## [Task item]
Print every one of the lines below verbatim, and leave the pictures out of your answer.

## [Stored data]
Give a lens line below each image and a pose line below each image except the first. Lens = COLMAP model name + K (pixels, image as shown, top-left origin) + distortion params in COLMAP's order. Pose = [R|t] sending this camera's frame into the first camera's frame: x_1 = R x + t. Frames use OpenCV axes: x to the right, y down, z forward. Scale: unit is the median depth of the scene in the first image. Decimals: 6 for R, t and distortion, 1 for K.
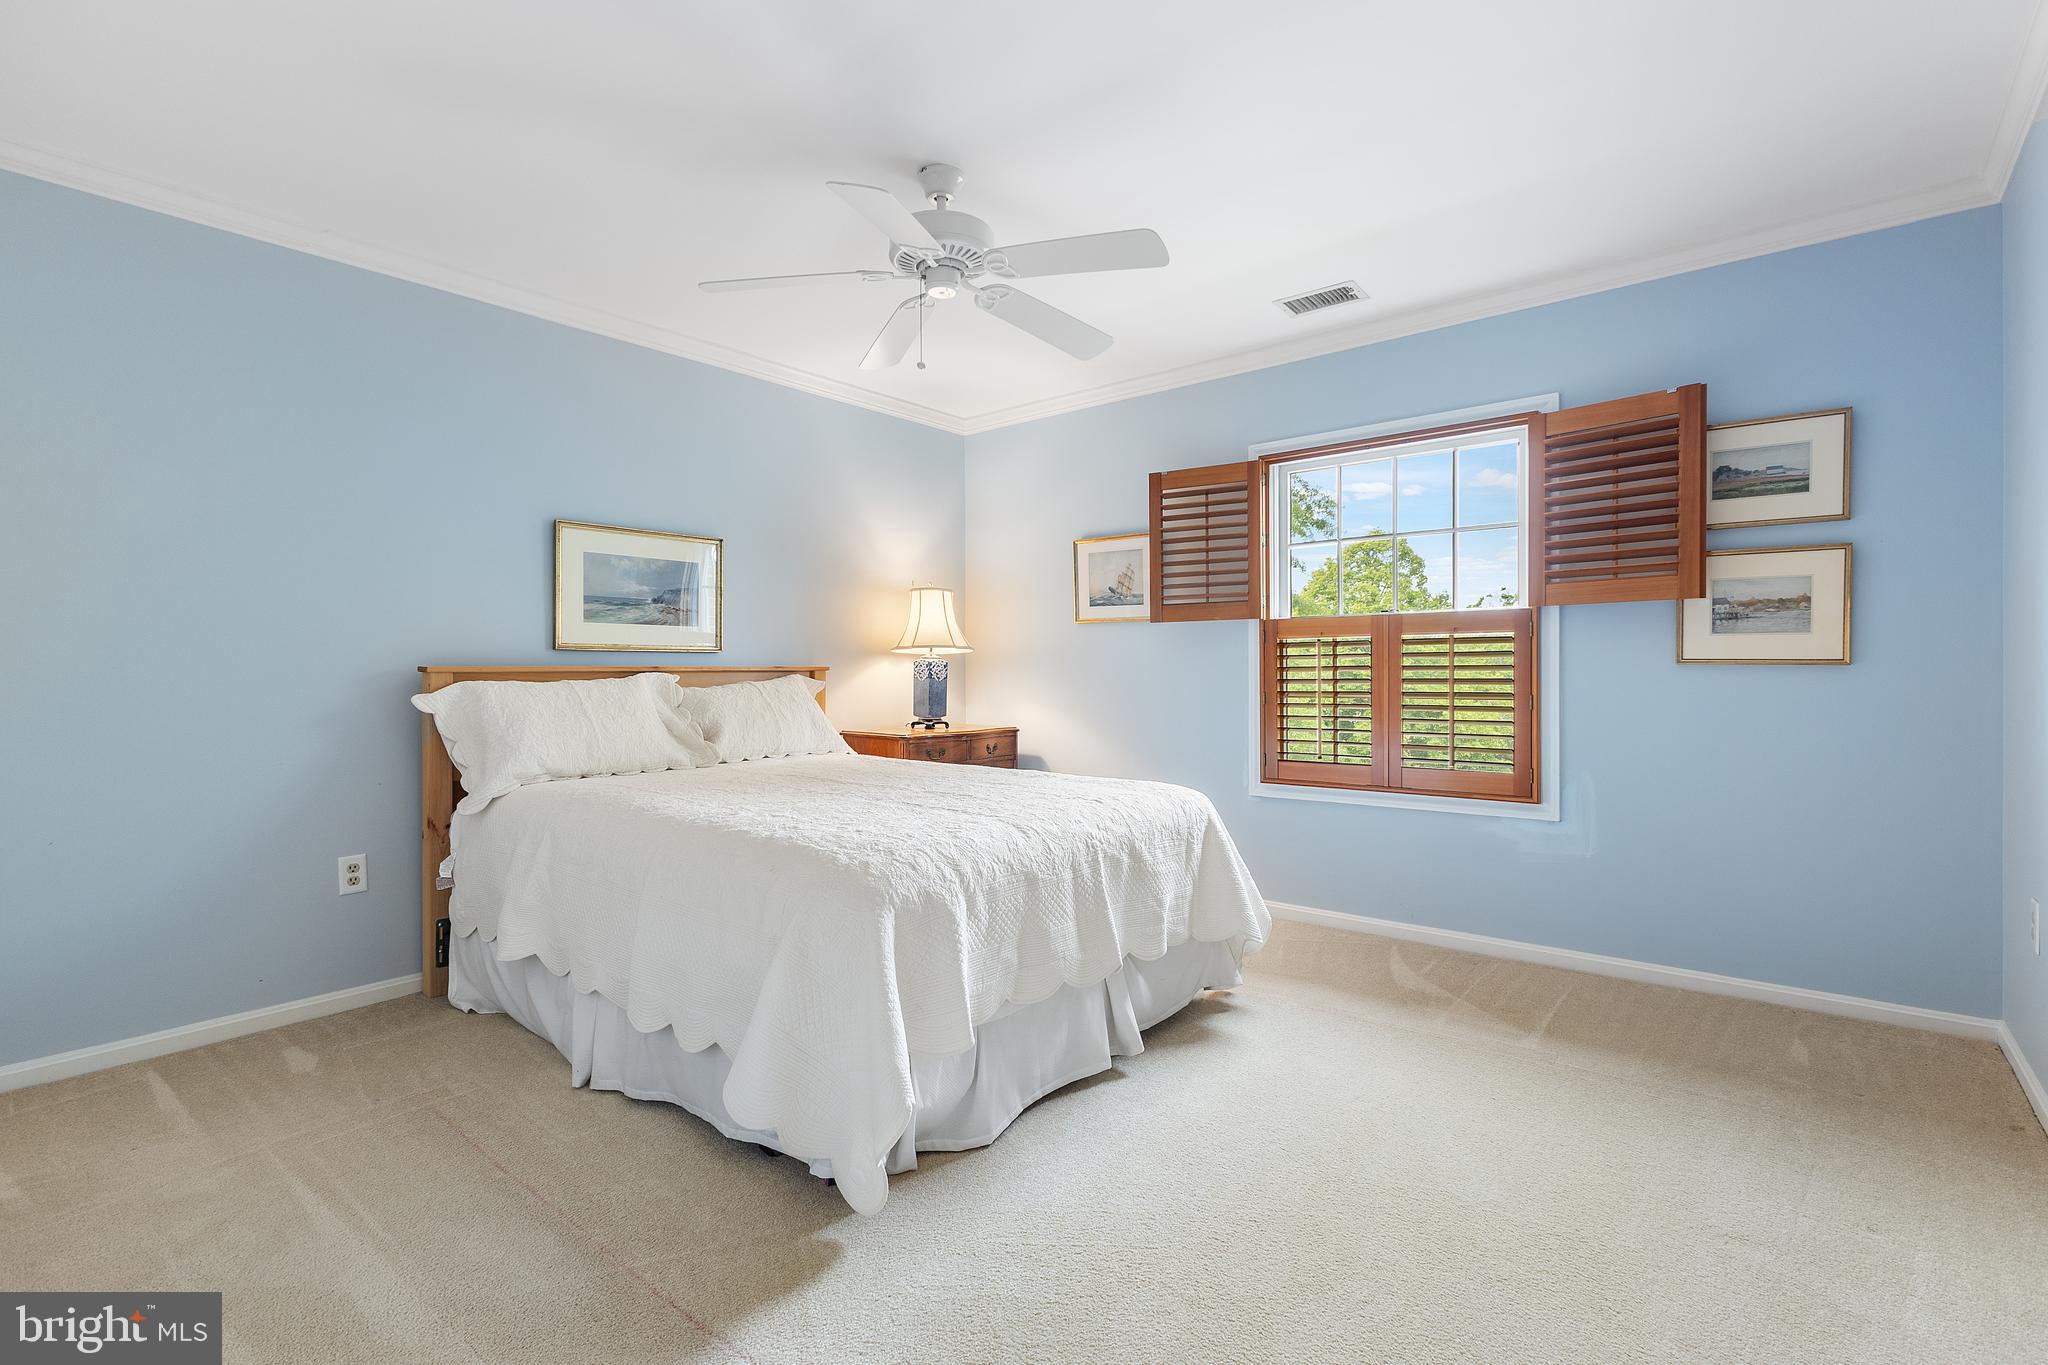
lens RADIAL K [[944.7, 0, 1024.0], [0, 944.7, 680.8], [0, 0, 1]] dist [0.006207, 0.000334]
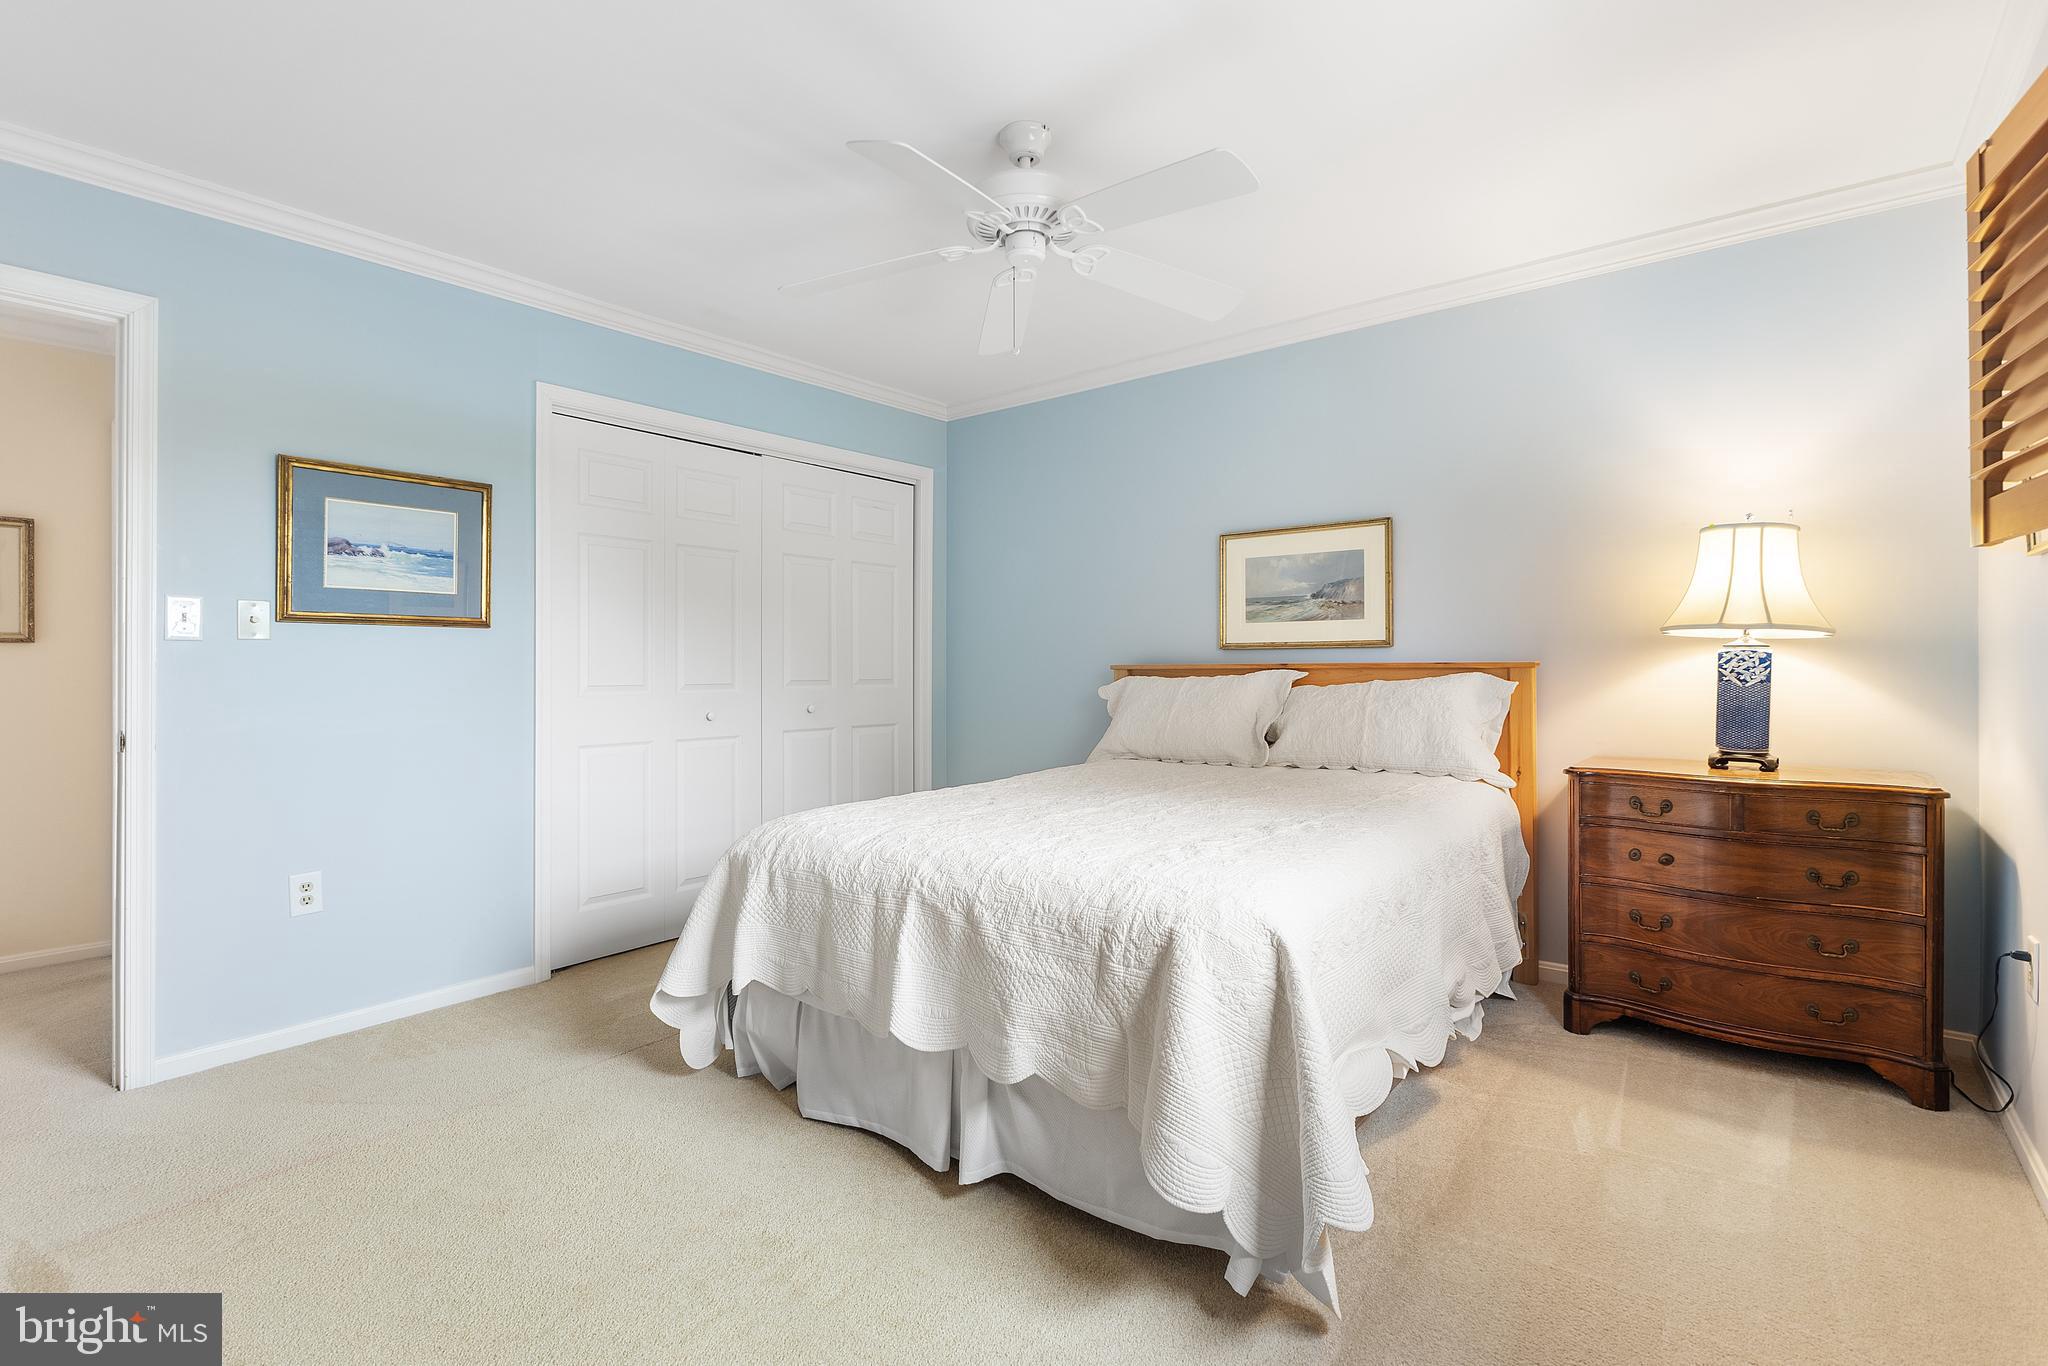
lens RADIAL K [[944.7, 0, 1024.4], [0, 944.7, 666.1], [0, 0, 1]] dist [0.006207, 0.000334]
pose [[0.024625, 0.003276, -0.999691, 0.599651], [-0.005462, 0.999980, 0.003142, -0.014401], [0.999682, 0.005383, 0.024642, 0.705637]]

## [Exercise response]
Give a lens line below each image and a pose line below each image except the first. Lens = COLMAP model name + K (pixels, image as shown, top-left origin) + distortion params in COLMAP's order. Pose = [R|t] sending this camera's frame into the first camera's frame: x_1 = R x + t. Frames use OpenCV axes: x to the right, y down, z forward. Scale: unit is the median depth of the scene in the first image. Decimals: 6 for R, t and distortion, 1 for K.
lens RADIAL K [[944.7, 0, 1024.0], [0, 944.7, 680.8], [0, 0, 1]] dist [0.006207, 0.000334]
lens RADIAL K [[944.7, 0, 1024.4], [0, 944.7, 666.1], [0, 0, 1]] dist [0.006207, 0.000334]
pose [[0.024625, 0.003276, -0.999691, 0.599651], [-0.005462, 0.999980, 0.003142, -0.014401], [0.999682, 0.005383, 0.024642, 0.705637]]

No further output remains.